Er is sinds de allereerste uitwerking van artikel 1 van de Grondwet lang gewacht met wetgeving die gelijke behandeling op grond van handicap of chronische ziekte moet garanderen en die discriminatie op die grond moet tegengaan. De maatschappelijke participatie van mensen met een functiebeperking wordt onder meer door allerlei uitsluitingmechanismen bemoeilijkt. Het is misschien niet beter onder woorden te brengen dan is gedaan door Rikki Holtmaat (NJB 2003, afl. 25, p. 1266 e.v.): Als gehandicapten maatschappelijk en sociaal worden buitengesloten en overal tegen vooroordelen oplopen gaat het niet aan hen alleen op het terrein van betaalde arbeid en het beroepsonderwijs en het openbaar vervoer tegen discriminatie te beschermen en niet als zij naar het café willen, een museum of een voetbalwedstrijd willen bezoeken of met een taxi willen reizen. Het discriminatieverbod moet garanderen dat alle mensen ten volle kunnen genieten van alle mensenrechten (vrijheidsrechten, participatierechten én sociale rechten.

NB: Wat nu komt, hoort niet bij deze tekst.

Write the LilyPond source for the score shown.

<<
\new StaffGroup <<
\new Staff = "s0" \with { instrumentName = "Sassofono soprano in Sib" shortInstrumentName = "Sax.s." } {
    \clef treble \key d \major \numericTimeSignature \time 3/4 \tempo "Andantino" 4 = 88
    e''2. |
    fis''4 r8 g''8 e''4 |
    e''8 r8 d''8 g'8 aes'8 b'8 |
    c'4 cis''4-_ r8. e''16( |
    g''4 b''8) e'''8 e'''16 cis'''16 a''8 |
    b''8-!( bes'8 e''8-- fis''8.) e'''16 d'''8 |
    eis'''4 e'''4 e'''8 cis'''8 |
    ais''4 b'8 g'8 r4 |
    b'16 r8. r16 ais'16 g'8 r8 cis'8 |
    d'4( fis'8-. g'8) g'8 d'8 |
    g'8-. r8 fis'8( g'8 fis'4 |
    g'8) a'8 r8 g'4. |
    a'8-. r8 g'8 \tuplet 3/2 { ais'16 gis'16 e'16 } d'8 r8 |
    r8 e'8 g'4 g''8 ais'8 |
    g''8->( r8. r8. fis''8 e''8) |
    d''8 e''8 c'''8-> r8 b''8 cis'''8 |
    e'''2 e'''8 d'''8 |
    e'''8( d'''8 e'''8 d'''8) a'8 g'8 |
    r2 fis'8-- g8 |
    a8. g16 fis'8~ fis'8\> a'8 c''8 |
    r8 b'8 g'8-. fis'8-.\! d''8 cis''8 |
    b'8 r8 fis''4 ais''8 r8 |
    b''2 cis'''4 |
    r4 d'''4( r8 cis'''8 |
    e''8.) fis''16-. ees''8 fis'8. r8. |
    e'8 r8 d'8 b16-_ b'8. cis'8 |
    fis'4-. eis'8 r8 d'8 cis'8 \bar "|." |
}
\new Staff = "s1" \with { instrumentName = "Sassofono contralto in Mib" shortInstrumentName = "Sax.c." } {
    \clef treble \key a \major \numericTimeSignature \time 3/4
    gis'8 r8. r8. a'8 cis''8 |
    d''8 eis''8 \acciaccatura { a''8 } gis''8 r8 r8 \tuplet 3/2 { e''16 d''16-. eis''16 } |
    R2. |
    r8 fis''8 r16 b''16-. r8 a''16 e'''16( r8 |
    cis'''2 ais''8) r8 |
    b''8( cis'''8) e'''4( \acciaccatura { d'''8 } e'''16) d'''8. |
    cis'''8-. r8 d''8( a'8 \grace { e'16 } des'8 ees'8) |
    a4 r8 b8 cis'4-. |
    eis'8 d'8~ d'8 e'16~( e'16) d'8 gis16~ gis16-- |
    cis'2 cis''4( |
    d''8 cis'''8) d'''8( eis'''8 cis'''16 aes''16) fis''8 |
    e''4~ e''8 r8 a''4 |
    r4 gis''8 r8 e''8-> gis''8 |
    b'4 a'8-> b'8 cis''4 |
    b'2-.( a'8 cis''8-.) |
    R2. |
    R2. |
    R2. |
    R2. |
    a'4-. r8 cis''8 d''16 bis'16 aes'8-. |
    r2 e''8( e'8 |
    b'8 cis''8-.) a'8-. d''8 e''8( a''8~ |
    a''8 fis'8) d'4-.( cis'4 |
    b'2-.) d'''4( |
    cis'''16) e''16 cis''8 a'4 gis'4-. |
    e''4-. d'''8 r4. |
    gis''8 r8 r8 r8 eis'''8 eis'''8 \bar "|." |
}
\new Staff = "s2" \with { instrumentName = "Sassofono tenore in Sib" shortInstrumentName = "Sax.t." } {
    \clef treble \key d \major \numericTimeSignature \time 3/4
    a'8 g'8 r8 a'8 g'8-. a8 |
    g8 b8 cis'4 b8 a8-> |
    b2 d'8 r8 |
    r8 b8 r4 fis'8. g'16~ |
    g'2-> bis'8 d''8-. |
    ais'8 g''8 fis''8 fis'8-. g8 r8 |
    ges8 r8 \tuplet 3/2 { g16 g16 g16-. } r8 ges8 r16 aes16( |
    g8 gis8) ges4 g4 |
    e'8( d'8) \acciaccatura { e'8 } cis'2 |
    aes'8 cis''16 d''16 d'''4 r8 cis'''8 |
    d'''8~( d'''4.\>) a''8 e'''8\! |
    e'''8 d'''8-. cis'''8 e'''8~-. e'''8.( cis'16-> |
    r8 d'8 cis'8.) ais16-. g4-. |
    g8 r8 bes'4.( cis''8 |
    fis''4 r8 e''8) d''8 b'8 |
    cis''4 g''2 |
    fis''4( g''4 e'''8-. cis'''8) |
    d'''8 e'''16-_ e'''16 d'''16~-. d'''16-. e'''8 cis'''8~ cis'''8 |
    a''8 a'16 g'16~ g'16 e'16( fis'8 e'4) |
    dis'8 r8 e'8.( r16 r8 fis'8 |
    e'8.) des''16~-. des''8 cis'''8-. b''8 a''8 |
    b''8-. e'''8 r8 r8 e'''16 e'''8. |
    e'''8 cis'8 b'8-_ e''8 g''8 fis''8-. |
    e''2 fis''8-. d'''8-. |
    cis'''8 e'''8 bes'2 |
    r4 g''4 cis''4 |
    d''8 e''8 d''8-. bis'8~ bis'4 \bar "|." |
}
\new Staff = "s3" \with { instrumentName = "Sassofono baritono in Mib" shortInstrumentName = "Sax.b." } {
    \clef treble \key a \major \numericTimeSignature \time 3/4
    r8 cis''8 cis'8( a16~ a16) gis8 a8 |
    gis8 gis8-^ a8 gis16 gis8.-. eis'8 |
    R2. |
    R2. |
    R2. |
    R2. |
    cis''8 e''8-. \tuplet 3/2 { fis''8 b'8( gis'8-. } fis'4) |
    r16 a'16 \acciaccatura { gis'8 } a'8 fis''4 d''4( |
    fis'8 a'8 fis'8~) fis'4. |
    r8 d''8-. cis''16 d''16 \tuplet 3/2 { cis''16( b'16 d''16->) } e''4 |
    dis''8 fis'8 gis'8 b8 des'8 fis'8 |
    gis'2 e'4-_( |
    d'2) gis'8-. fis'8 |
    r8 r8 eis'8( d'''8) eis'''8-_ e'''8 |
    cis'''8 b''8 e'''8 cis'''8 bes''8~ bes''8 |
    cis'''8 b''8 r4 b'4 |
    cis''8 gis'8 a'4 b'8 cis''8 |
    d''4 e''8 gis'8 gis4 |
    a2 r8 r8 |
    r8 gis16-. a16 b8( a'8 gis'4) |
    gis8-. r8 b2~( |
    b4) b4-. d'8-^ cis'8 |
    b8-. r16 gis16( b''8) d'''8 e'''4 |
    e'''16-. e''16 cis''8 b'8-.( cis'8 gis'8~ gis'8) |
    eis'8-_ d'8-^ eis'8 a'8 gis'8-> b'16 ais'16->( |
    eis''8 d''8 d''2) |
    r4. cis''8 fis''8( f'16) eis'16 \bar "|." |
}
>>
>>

Aan dit laatste kunt u als medewetgever bijdragen door de amendementen die betrekking hebben op de uitbreiding van de werkingssfeer van wetsvoorstel 28 221 aan te nemen. Een verbod op discriminatie bij de uitoefening van beroep, ambt of bedrijf (artt. 137g en 429q) van mensen op grond van hun handicap is (helaas) noodzakelijk.

Tenslotte zou ik u nogmaals willen wijzen op de zienswijze van de Raad van State in deze. In het advies d.d. 11 september 2001 (28 221, B, p. 1 onderaan) wordt ook al gewezen op het relatief vaak voorkomen van discriminatie van gehandicapten. De Raad van State kon ook toen al niet in zien waarom er voor de grond handicap een andere benadering zou moeten gelden ten aanzien van artikel 429q.

De Chronisch zieken en Gehandicapten Raad Nederland doet in deze een dringend appel op uw verantwoordelijkheid als medewetgever en vertrouwt erop dat u die waar maakt.

Voor verdere informatie kunt u contact opnemen met mr. Marianne Kroes, (Mkroes@cg-raad.nl).

Namens de CG-Raad

Jan Troost
voorzitter

Cc Vaste Cie Justitie
Griffier Vaste Cie Justitie Woordvoerders wetsvoorstel 28221 (via e-mail)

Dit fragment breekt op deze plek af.